Arguments and verdicts — nearly 3 years on

▲ Arguments FOR
Writing climate into the Constitution gives a solid basis for an ambitious cantonal policy.
« An important green light for a more ambitious climate policy in our canton. »
— The Greens of Vaud, on voting night
✓ Confirmed
The new article served directly as the foundation for the second-generation Vaud Climate Plan (PCV2), adopted by the cantonal government in January 2025, and for the draft framework law on sustainability and climate (LCDC). The constitutional basis was indeed activated.
Source: RTS Vaud, 18.06.2023; Canton of Vaud, PCV2, 01.2025
Carbon neutrality by 2050 will be anchored in cantonal law.
~ Partly confirmed
The target is in the Constitution, but its legal transposition is unfinished: the LCDC framework law, meant to set the milestones (−50 % emissions by 2030, −70 % by 2040), was still in consultation by mid-2026. The anchoring in principle is secured; the binding obligations remain to be voted.
Source: Canton of Vaud, LCDC consultation, 2026
▼ Arguments AGAINST
The cantonal bank (BCV) will no longer be able to lend to an SME whose premises are heated with oil.
« Will it still be able to lend to a Vaud SME whose premises are heated with oil? »
— SVP Vaud, 2023 campaign
✗~ Partly disproven
Nearly three years after the vote, no provision has restricted the BCV's lending on this criterion. The constitutional article is programmatic; it targets the action of the state and municipalities, not the credit terms of institutions. The fear did not materialise — but since the implementing law is not yet finalised, the file remains open.
Source: BCV, annual reports 2023-2025

Factual assessment · 2026

1
Confirmed
2
Partial
0
Disproven
1
Too early
Second-generation Vaud Climate Plan: over 80 measures
Cantonal government VD, January 2025
The PCV2 translates the constitutional target into more than 80 impulse measures, with interim goals of −50 % emissions by 2030 and −70 % by 2040. The promise of a "more ambitious" policy became a quantified roadmap.
Source: RTS Vaud, 2025; Canton of Vaud
Framework law on sustainability and climate (LCDC) in consultation
Canton of Vaud, 2026
~
The draft, meant to give the targets binding force, was still in consultation by mid-2026. The legal architecture is taking shape, but the legislative lock is not yet in place.
Source: Canton of Vaud, LCDC press release
Impact on purchasing power: no measurable effect so far
Assessment 2023-2026
~
The SVP feared a drain on household purchasing power. Three years on, no quantified effect is attributable to the constitutional article itself, absent any triggered fiscal measures. The final verdict will depend on the content of the future law.
Source: AfterVote observation
Analyse éditoriale
Conclusion

Three years after the vote, the factual verdict is nuanced. The initiators got what they sought: a constitutional foothold that did trigger a fleshed-out climate plan and a legislative project. On that ground, their bet paid off.

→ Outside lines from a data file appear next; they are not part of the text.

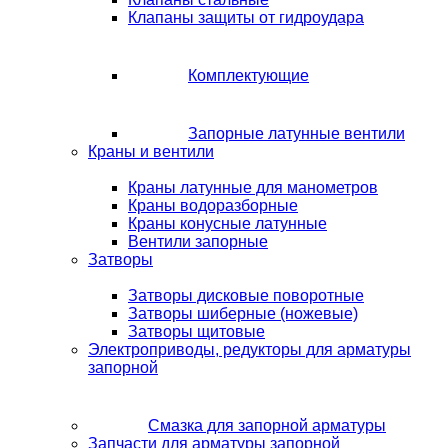
Клапаны защиты от гидроудара
Комплектующие
Запорные латунные вентили
Краны и вентили
Краны латунные для манометров
Краны водоразборные
Краны конусные латунные
Вентили запорные
Затворы
Затворы дисковые поворотные
Затворы шиберные (ножевые)
Затворы щитовые
Электроприводы, редукторы для арматуры
запорной
Смазка для запорной арматуры
Запчасти для арматуры запорной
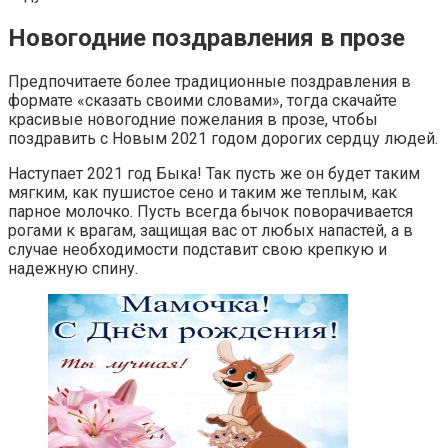
Новогодние поздравления в прозе
Предпочитаете более традиционные поздравления в
формате «сказать своими словами», тогда скачайте
красивые новогодние пожелания в прозе, чтобы
поздравить с Новым 2021 годом дорогих сердцу людей.
Наступает 2021 год Быка! Так пусть же он будет таким
мягким, как пушистое сено и таким же теплым, как
парное молочко. Пусть всегда бычок поворачивается
рогами к врагам, защищая вас от любых напастей, а в
случае необходимости подставит свою крепкую и
надежную спину.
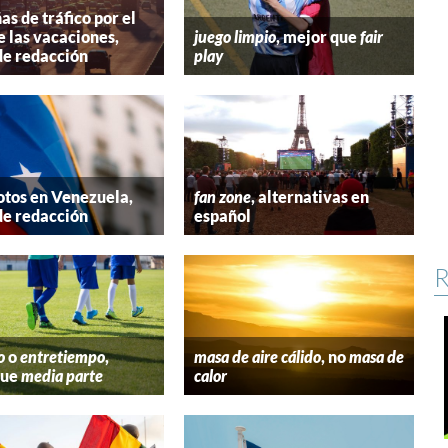
s de tráfico por el
e las vacaciones,
juego limpio
, mejor que
fair
de redacción
play
tos en Venezuela,
fan zone
, alternativas en
de redacción
español
R
o
o
entretiempo
,
masa de aire cálido
, no
masa de
que
media parte
calor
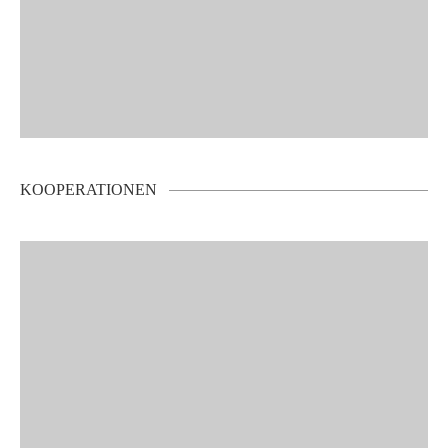
KOOPERATIONEN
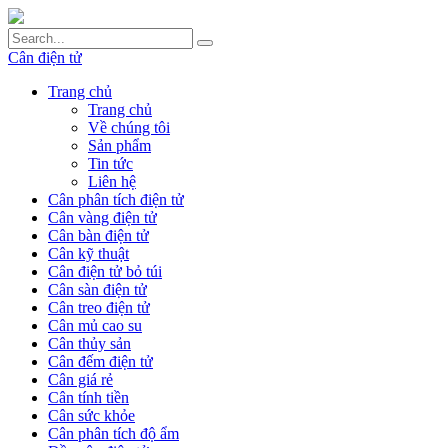
Cân điện tử
Trang chủ
Trang chủ
Về chúng tôi
Sản phẩm
Tin tức
Liên hệ
Cân phân tích điện tử
Cân vàng điện tử
Cân bàn điện tử
Cân kỹ thuật
Cân điện tử bỏ túi
Cân sàn điện tử
Cân treo điện tử
Cân mủ cao su
Cân thủy sản
Cân đếm điện tử
Cân giá rẻ
Cân tính tiền
Cân sức khỏe
Cân phân tích độ ẩm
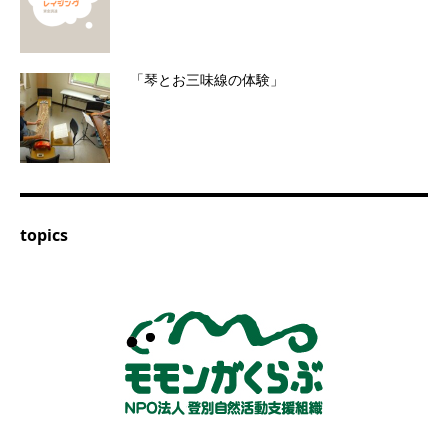
「琴とお三味線の体験」
topics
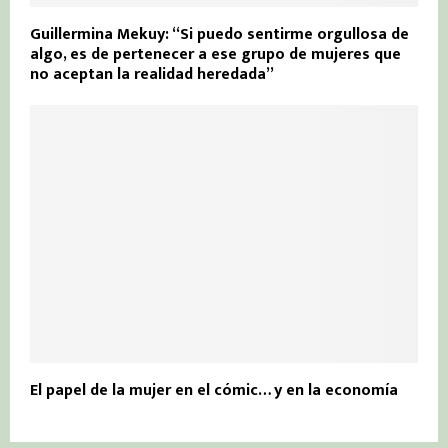
Guillermina Mekuy: “Si puedo sentirme orgullosa de
algo, es de pertenecer a ese grupo de mujeres que
no aceptan la realidad heredada”
El papel de la mujer en el cómic… y en la economía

The opponents, for their part, warned of immediate concrete consequences — for the BCV, for purchasing power. Those fears did not materialise within the observed window, but they were not absurd: a statement of principle always ends up translating into measures, and that is precisely what the framework law is preparing. Their case was premature rather than unfounded.

The essential remains: a Constitution sets a course, not a budget. The real test of the 2023 yes has not yet taken place — it will come the day the Grand Council must turn ambition into quantified, payable obligations.